Math help please, I think it about trig.?

if g(x) = integral from 0 to x (sin(x^2)) on [0,3], then for what value g have a local minimum and for what value of x does g have a local maximum. plot the graph to verify your results.
I have posted a link there to this thread so the OP can view my work.

#### MarkFL

##### Administrator
Staff member
Hello Fourze,

We are given the function:

$$\displaystyle g(x)=\int_0^x\sin\left(t^2 \right)\,dt$$

Note: I have change the "dummy" variable of integration so that it is not the same as the upper limit. This is just considered good practice, to help avoid confusion.

So, we want to differentiate with respect to $x$, and equate the result to zero to obtain the critical numbers.
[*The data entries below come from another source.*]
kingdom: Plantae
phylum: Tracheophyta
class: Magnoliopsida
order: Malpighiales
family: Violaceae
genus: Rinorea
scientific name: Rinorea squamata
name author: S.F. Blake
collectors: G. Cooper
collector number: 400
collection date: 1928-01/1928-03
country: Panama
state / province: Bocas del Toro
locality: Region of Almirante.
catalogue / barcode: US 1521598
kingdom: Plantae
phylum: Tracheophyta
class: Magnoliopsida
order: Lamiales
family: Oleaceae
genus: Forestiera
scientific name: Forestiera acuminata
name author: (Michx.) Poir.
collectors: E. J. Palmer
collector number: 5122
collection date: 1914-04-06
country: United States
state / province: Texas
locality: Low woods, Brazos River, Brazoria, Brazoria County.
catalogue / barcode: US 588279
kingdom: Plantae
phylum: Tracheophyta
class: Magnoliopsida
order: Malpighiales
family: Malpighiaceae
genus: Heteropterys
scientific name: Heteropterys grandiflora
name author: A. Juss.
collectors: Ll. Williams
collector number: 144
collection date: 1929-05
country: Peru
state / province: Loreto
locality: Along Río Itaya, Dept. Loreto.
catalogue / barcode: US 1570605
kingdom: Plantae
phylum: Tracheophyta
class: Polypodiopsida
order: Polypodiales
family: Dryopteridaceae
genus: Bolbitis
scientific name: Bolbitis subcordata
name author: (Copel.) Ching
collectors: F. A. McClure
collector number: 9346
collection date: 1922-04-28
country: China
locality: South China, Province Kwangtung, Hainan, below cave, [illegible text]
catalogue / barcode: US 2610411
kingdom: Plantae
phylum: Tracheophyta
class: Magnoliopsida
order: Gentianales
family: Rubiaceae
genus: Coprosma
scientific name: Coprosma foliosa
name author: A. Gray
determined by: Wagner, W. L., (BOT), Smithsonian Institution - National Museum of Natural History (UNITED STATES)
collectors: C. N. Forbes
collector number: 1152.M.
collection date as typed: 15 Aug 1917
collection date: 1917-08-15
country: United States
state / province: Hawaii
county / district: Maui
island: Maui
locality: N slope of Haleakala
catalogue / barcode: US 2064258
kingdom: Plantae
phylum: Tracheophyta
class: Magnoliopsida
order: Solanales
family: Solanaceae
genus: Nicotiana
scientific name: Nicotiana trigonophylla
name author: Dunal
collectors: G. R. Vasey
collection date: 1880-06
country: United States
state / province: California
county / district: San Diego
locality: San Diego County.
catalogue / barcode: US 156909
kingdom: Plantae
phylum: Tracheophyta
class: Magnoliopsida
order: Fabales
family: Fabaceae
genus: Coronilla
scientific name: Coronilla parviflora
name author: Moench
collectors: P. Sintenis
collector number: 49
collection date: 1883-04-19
We may do so using the derivative form of the FTOC:

$$\displaystyle g'(x)=\sin\left(x^2 \right)=0$$

Thus, we find:

$$\displaystyle x^2=k\pi$$ where $$\displaystyle k\in\mathbb{Z}$$

Since we are given $$\displaystyle 0\le x\le3$$, we take the non-negative root:

$$\displaystyle x=\sqrt{k\pi}$$

On the given domain, this is:

$$\displaystyle x=0,\,\sqrt{\pi},\,\sqrt{2\pi}$$

Now, we may use the 2nd derivative test to determine the nature of $g(x)$ associated with the critical values.

$$\displaystyle g''(x)=2x\cos\left(x^2 \right)$$

$$\displaystyle g''(0)=0$$ No conclusion can be drawn.

$$\displaystyle g''\left(\sqrt{\pi} \right)<0$$ This is a local maximum.

$$\displaystyle g''\left(\sqrt{2\pi} \right)>0$$ This is a local minimum.

Hence, we find a local maximum at $x=\sqrt{\pi}$, and a local minimum at $x=\sqrt{2\pi}$.

Here is a plot of the function on its given domain:

In case you cannot view the attached plot, here is a link to the program used to produce the plot:

plot y=integral of sin(t^2)dt from 0 to x where x=0 to 3 - Wolfram|Alpha

#### MarkFL

##### Administrator
Staff member
I wanted to comment further about the critical value at $x=0$. Now, we can easily see that $g(x)$ is an odd function, since its derivative is even:

$$\displaystyle g'(-x)=-\sin\left(x^2 \right)=-g'(x)$$

Thus, we may conclude that at the critical value $x=0$, there is no relative or local extremum.

Consider the following:

$$\displaystyle \frac{d}{dx}\left(F(x) \right)=f(x)$$

Now, if $f(x)$ is even, we have:

$$\displaystyle \frac{d}{dx}\left(F(x) \right)=f(-x)$$

Now if we integrate:

$$\displaystyle \int\,d\left(F(x) \right)=-\int f(-x)\,-dx$$

$$\displaystyle F(x)=-F(-x)\implies F(-x)=-F(x)$$

We find the anti-derivative is odd.

And likewise if the derivative of a function is odd:

$$\displaystyle \frac{d}{dx}\left(F(x) \right)=f(x)$$

$$\displaystyle \frac{d}{dx}\left(F(x) \right)=-f(-x)$$

Now if we integrate:

$$\displaystyle \int\,d\left(F(x) \right)=\int f(-x)\,-dx$$

$$\displaystyle F(x)=F(-x)$$

We find the anti-derivative is even.